Alli’s voice interrupted my wandering thoughts. She’d settled into the seat beside me. I met her brown eyes, wishing that somehow I could explain all of this to her. My sweet, loving friend. I didn’t know where to begin. How would I broach the topic of being punished by my future husband because I’d been caught in a lip lock with one of my employees when Blake and I had been broken up? God, my current dilemma sounded all kinds of fucked up.
“Good,” I lied.
My whole body ached, from the sex, sure, but hours had gone by without any real emotion between Blake and me. On the trip home, everything had been matter-of-fact between us. But I could sense his hesitation, the strain that came through with the short delivery of every word, the careful avoidance of my stares as I silently begged him for more. A look, a touch, anything to let me know we were okay.
Too wiped out to push him, I simply went through the motions. It was a remembered feeling, one I had brought on myself not so long ago when we’d been separated under very different circumstances. All of it wore on me now. I hated not knowing what he was thinking, and a part of me was afraid of what he’d say if I dared ask. I needed to believe that we’d get through this, that there was a light at the end of this tunnel. If I thought for a second that we couldn’t—that we wouldn’t—I wasn’t sure I could go on.
Gradually people pulled up their chairs, and I jotted down some last minute notes. I pushed down all the fears, silently refusing to let the events of the weekend derail my entire day. Despite everything, we had work to do, and I had to push on.

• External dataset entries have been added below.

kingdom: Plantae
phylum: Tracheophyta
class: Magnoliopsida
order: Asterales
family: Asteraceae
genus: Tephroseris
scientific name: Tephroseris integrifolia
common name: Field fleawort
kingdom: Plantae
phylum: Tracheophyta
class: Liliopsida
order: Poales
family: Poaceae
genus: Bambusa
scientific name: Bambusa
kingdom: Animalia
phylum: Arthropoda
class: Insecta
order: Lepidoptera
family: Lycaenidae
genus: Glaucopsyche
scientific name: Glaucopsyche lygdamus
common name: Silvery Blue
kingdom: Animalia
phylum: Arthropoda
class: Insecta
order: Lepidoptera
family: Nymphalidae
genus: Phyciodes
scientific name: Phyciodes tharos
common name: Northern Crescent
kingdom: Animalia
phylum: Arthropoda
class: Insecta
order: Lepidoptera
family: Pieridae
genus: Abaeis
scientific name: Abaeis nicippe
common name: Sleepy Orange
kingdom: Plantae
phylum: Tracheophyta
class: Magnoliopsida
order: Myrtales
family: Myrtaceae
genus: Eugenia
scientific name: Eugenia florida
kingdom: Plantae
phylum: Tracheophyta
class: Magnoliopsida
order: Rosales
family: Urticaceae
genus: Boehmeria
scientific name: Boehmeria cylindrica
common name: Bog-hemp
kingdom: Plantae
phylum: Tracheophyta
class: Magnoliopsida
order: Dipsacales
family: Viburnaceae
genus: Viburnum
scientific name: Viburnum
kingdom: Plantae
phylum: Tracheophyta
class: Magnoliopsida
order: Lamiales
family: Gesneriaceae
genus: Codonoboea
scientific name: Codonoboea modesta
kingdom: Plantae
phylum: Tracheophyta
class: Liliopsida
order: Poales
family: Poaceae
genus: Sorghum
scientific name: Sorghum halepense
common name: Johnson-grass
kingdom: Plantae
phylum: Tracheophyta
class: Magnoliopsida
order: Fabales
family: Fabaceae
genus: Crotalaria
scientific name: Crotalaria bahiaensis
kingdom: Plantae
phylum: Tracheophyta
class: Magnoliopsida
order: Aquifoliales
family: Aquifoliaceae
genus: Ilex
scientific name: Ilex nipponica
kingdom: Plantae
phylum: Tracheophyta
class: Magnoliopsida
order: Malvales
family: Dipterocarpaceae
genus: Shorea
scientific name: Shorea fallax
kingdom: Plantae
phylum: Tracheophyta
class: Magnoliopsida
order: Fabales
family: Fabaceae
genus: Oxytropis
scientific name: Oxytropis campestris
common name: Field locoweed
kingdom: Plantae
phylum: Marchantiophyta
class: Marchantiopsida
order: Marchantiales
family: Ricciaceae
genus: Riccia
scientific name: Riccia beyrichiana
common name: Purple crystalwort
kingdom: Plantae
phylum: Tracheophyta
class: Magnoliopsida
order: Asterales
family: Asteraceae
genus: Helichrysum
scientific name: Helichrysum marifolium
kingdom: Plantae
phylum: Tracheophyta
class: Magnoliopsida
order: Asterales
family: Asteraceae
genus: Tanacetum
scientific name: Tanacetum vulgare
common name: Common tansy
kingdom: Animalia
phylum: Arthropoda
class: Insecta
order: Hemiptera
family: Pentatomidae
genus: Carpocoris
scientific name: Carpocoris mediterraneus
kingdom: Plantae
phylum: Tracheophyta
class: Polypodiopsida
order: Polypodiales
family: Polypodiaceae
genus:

James dropped into the seat opposite Blake. The air grew thick around me, filling the space between them. It crackled with their distaste for one another. The clarity I was grasping scattered when I caught Blake’s stare. James shifted in his seat as Blake leveled a look so venomous, I wouldn’t have been surprised to find them at each other’s throats, literally, in a matter of seconds.
I cursed inwardly, questioning how Blake had convinced me to let him drive this meeting knowing James would be there too, right in the thick of it. I might have guessed that Blake would be looking for an opportunity to meet him head on, to start something that he could finish.
I hurried to speak and shift their attention to the matters at hand.
“This weekend Blake and I met with a prospective partner, Alex Hannon, who’s given us the go-ahead to refer ecommerce sales to his site, in return for increased exposure and commissions for us. We’re still working out the finer details, but this is a huge break for our growth, to expand beyond what we’ve been doing and broaden our reach. We’ll need to make some adjustments to our platform to maximize this opportunity.”
“Any updates with advertisers?” James asked, tempering my good news with the cold reality of the hit we’d already taken as a result of the competing site’s endeavors.
Alli chimed in. “No one else has pulled their account since last week, so maybe Risa’s grabbed all the low-hanging fruit, so to speak. Hopefully the rest remain loyal through this expansion.”
I masked a grimace. I had a few other choice monikers for Risa I would have rather used.
“What’s the timeline?” Chris, our resident Hawaiian shirt-wearing developer, spoke up.
“As soon as possible. I know it’ll be tricky to build this out while maintaining what we have. But I figure with what we’ve been through with the hacking attempts, we can multi-task easily on this. Sid, can you start looking into their API?”
Blake offered him a stack of papers. “I have the documentation for you. Alex and I went through it. Should be pretty straightforward to implement.”
Sid reached for it, his eyes wide. I cracked a small smile, not quite ready to celebrate but grateful at least to have Sid’s interest. Seeing the plan moving forward was a little scary. I was wandering into uncharted waters, but this was what we had to do. Sink or swim, and I was determined that we would survive. This opportunity with Alex promised to be the lifeline we needed.